The 21st century CIO must have forgotten how to sit. Technologies are changing around her faster than fast, and she has jobs to do to retain the highest degree of convenience, economy and seamless integration into every departmental function at all times. Business processes and departments have become dependent on the CIO to become the torch-bearer of the digital transformation in an organization, spurred on by the inclusion of ownership in the entire technology integration process. The dearth of capable and certified technical staff, however, has played the biggest spoiler in her sprint.

CredRadar analyses of all major global studies on tech-trends in the last two years are revealing. More than 70% of CIOs feel extremely pressured by the need to harness technology for keeping organizations nimble, flexible, agile and highly responsive to market dynamics. Almost an overwhelming 85% of CIOs, however, feel more irritated and concerned about dearth of the capable, trained and certified staffers and tech-talents who can implement their visions. CIOs today are verily the strategic, forward-looking business leaders in their own right - a far cry from the IT infrastructure and security maintenance professionals of yesteryears. In fact, many of them are leading the digital transformation in their organizations, with a massive 83% willing to go the extra mile to invest in new and disruptive technologies to make their organizations more efficient and effective.

Security remains the biggest concern, as it has been with every organization over the years. 3 out of every 4 CIOs surveyed cited the lack of employee awareness as the single biggest block in the transformation process – while 68% of the CIOs were highly concerned over the obsolescence of present technologies and processes that could become legacy systems tomorrow. Adoption of new technologies is key here, and employees are required to pull up their socks and embrace the transformation phenomenon.

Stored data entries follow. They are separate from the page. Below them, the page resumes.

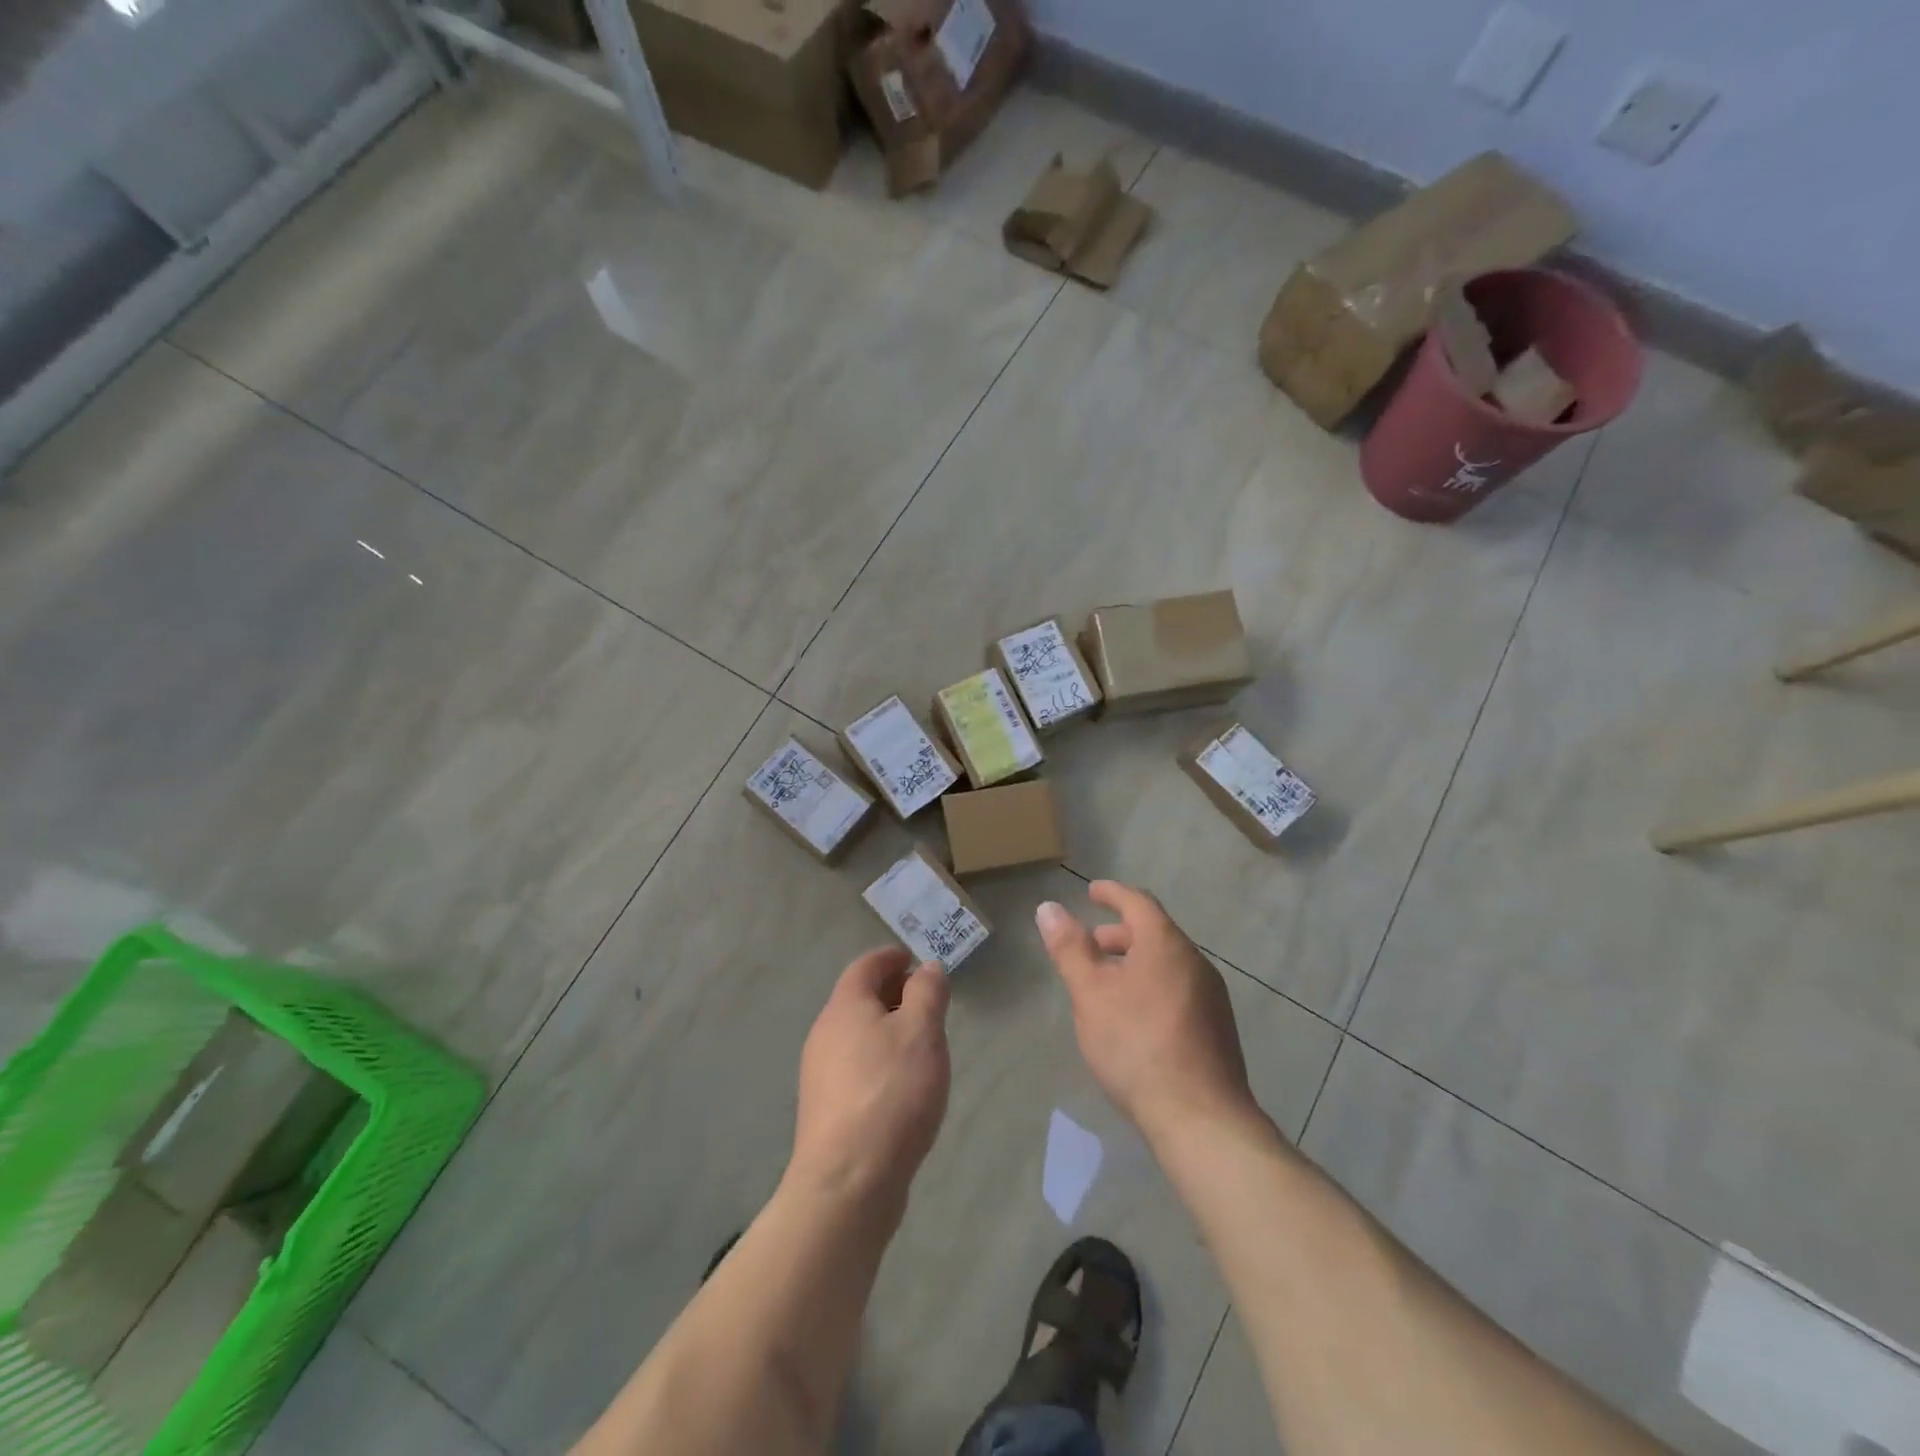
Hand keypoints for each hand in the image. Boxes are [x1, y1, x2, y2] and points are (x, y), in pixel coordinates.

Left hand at [788, 947, 950, 1210]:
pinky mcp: (826, 1110)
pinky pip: (855, 1067)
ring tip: (921, 1043)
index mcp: (845, 1007)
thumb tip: (927, 968)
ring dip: (886, 1029)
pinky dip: (879, 1060)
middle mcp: (825, 1034)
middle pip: (858, 999)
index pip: (866, 966)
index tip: (914, 959)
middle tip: (926, 1001)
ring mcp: (820, 1074)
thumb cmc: (890, 1093)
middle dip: (892, 993)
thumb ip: (927, 992)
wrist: (847, 1183)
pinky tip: (901, 1085)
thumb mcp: (922, 1032)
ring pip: (857, 1035)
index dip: (891, 958)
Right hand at [1037, 882, 1256, 1143]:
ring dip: (1136, 961)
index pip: (1138, 902)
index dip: (1112, 893)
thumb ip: (1070, 948)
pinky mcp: (1217, 1028)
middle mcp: (1195, 962)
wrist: (1200, 1118)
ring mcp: (1212, 997)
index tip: (1091, 892)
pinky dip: (1152, 985)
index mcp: (1166, 944)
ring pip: (1168, 963)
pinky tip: (1135, 1017)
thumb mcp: (1090, 993)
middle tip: (1091, 945)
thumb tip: (1049, 908)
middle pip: (1155, 932)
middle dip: (1120, 932)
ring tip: (1107, 984)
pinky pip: (1179, 988)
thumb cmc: (1137, 1044)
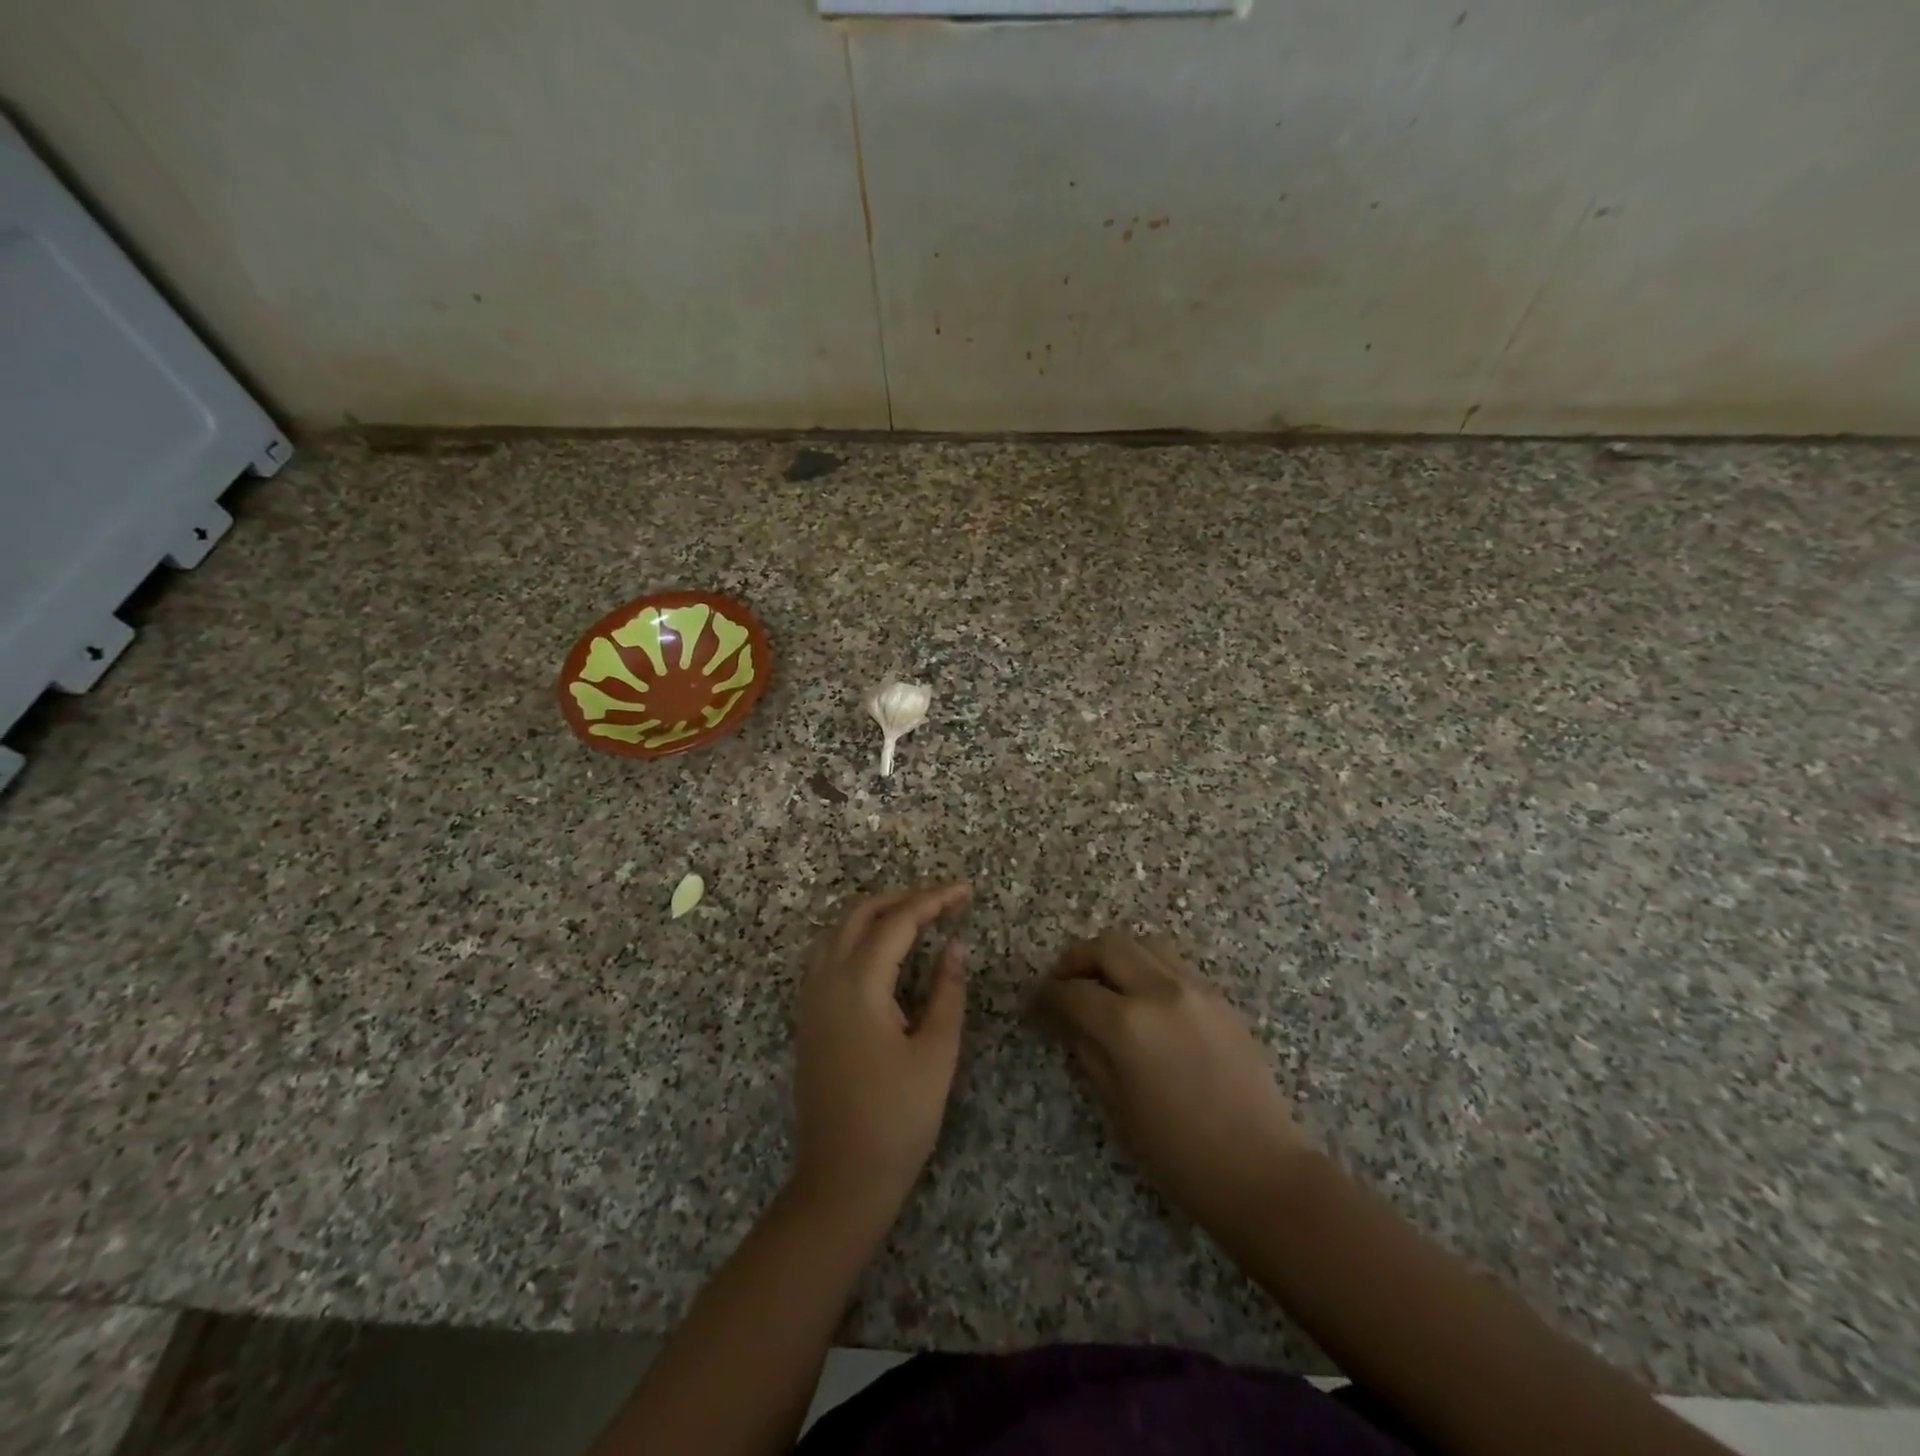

CIOs across the world see technology certifications, such as those in Data Analytics, Information Security and Cloud Computing leading the way. 74% of the 400 CIOs surveyed in the report cite skill gaps as the major hurdle in their digital transformation initiatives, with technology certification programs for the employees being the most potent remedy to address this impending threat, the primary reason that high-scale hiring of certified personnel is only rising in double digits, YoY.

Emerging technologies, on the sidelines today, are also expected to go mainstream in the coming years. CIOs worldwide are carefully watching technologies such as IoT (manufacturing and logistics), Robotics (manufacturing), Blockchain (Finance), Artificial Intelligence (almost every function) and Virtual Reality (stakeholder experience- customers, employees) as key trends they would like to adopt, hindered only by the lack of employee participation and the overall lack of proficiency in new disruptive technologies.

Evident from this trend is that more CIOs are turning to certifications to enhance employee skills in digital. They are increasingly encouraging, and sometimes even sponsoring, technology skills certifications in their staff, even as they become close collaborators with business ownership to achieve the strategic vision of the organization.